Some flash heads have a “click stop” adjustment—the adjustment is something like full power, 1/2, 1/4, etc. Others have a “stepless” adjustment—the power can be set literally anywhere. Stepless control is far better because it allows very precise adjustment.
flash head with fixed reflector
In the UK, the main fittings are Elinchrom and Bowens, although there are others. There’s nothing to choose between them but there are more manufacturers of accessories available for Bowens (also known as S-fit) than for Elinchrom. Bowens fit accessories that are usually a lot cheaper too.
Some makes have different fittings and some use more than one. At the time of writing this article, Interfit has some lights that use their own fitting, some that use Bowens and some that use Elinchrom.
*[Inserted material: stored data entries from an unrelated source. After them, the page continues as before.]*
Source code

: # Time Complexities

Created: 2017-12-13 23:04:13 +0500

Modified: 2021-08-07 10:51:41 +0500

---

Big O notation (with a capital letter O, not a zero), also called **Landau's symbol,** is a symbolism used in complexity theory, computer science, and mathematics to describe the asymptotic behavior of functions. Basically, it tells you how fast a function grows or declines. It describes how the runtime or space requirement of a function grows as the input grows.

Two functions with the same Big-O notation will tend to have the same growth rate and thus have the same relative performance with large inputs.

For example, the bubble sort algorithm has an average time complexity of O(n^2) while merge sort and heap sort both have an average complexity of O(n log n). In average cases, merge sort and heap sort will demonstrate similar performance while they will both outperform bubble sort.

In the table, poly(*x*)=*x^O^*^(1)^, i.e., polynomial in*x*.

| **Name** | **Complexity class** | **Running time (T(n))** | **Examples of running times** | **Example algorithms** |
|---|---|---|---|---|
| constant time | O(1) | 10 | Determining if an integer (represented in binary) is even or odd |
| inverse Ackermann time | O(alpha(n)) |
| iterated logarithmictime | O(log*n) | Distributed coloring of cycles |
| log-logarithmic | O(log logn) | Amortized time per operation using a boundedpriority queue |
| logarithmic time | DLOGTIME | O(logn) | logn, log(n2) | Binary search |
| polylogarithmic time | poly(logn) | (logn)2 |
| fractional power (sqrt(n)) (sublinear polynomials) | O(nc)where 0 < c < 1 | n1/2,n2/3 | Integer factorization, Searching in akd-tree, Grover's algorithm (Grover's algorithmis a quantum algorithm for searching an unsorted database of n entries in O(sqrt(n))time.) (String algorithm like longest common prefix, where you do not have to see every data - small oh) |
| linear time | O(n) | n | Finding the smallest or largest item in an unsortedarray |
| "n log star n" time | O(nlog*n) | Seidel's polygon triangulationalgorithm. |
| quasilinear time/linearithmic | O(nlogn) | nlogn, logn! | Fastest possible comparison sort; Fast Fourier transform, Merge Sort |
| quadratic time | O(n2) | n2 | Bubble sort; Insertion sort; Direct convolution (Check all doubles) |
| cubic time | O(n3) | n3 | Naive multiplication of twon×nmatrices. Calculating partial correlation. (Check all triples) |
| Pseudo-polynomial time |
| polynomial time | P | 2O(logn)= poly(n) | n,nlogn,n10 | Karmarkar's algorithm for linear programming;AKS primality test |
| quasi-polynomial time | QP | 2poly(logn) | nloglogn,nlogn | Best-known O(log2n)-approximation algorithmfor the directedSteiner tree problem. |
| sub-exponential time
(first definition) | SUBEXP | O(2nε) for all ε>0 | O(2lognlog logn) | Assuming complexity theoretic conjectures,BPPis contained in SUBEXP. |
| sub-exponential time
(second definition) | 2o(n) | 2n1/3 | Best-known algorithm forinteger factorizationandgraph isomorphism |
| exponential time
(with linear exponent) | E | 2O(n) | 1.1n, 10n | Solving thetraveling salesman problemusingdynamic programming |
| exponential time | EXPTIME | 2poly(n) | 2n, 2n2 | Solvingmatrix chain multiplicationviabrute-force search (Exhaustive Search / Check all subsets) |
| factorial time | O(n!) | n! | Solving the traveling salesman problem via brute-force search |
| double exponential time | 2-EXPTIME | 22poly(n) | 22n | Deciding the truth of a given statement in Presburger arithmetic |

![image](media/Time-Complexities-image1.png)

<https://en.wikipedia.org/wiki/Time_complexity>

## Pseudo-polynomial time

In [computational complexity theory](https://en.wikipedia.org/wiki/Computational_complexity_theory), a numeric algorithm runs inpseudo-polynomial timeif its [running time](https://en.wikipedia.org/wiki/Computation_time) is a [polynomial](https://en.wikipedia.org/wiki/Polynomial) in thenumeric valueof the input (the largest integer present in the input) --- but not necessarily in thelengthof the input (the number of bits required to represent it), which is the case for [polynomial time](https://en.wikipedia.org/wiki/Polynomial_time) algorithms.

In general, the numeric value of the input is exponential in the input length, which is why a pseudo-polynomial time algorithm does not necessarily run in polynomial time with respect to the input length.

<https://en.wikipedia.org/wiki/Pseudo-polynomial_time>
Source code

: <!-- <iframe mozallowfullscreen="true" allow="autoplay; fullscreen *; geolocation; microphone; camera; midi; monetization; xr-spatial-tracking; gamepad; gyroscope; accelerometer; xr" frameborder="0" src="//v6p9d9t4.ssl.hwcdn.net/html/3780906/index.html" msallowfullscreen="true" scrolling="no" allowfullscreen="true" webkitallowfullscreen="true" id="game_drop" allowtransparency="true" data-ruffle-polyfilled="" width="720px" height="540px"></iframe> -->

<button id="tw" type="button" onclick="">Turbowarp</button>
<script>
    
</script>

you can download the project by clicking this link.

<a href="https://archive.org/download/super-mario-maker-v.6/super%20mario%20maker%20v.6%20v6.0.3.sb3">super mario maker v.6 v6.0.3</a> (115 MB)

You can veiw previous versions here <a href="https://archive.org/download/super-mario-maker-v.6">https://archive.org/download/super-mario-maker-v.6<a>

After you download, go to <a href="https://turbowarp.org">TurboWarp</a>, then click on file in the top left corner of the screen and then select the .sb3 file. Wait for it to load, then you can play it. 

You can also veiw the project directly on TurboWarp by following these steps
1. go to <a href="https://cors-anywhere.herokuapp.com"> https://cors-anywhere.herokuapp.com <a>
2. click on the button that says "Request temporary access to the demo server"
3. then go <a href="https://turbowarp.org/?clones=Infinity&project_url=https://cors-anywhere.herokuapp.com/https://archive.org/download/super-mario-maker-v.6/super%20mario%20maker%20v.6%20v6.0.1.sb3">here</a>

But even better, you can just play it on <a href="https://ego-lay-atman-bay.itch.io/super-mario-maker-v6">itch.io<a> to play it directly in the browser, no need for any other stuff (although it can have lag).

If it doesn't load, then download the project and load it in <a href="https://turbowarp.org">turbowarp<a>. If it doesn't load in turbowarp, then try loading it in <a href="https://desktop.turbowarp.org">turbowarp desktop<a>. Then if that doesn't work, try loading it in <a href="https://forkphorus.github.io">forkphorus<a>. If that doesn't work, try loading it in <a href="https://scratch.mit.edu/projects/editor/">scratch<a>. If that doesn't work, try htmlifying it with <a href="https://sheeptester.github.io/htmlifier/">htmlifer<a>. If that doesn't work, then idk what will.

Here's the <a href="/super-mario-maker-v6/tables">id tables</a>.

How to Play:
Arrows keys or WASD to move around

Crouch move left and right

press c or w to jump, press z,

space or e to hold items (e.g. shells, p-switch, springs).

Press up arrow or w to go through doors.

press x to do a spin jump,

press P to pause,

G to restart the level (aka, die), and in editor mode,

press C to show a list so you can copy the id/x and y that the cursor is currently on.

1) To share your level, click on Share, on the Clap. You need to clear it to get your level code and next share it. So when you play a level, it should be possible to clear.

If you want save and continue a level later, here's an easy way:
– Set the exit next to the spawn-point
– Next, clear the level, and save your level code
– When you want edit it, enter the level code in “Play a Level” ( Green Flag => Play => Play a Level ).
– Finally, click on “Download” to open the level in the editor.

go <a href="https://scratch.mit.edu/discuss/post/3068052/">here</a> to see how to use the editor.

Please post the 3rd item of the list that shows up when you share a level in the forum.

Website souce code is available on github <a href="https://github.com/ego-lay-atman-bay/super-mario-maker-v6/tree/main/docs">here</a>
Bear in mind that you’ll be limited to accessories that fit your lights. You can’t for example use Elinchrom fitting accessories on Bowens fitting lights. The same accessory fittings are available in the U.S.A., but the choices also include Balcar, Speedtron and a few others.
There are some lights that don’t have interchangeable accessories at all—the reflectors are fixed.
These lights tend to be at the cheaper end of the range and, although the suppliers can normally supply accessories to fit them, you’ll be pretty limited. You also won’t be able to control the quality of the light as much as if you have lights with Bowens, Elinchrom or another popular fit. Another limitation is that the non-removable reflector stops the light from bouncing around inside a softbox as well as it should. Whether that matters to you or not will depend on the type of photography that you want to do (or that you might want to do in the future). I’m not advising against lights that have fixed reflectors—it might be better for you to spend less and get less, but it’s something that you ought to bear in mind when you make your choice.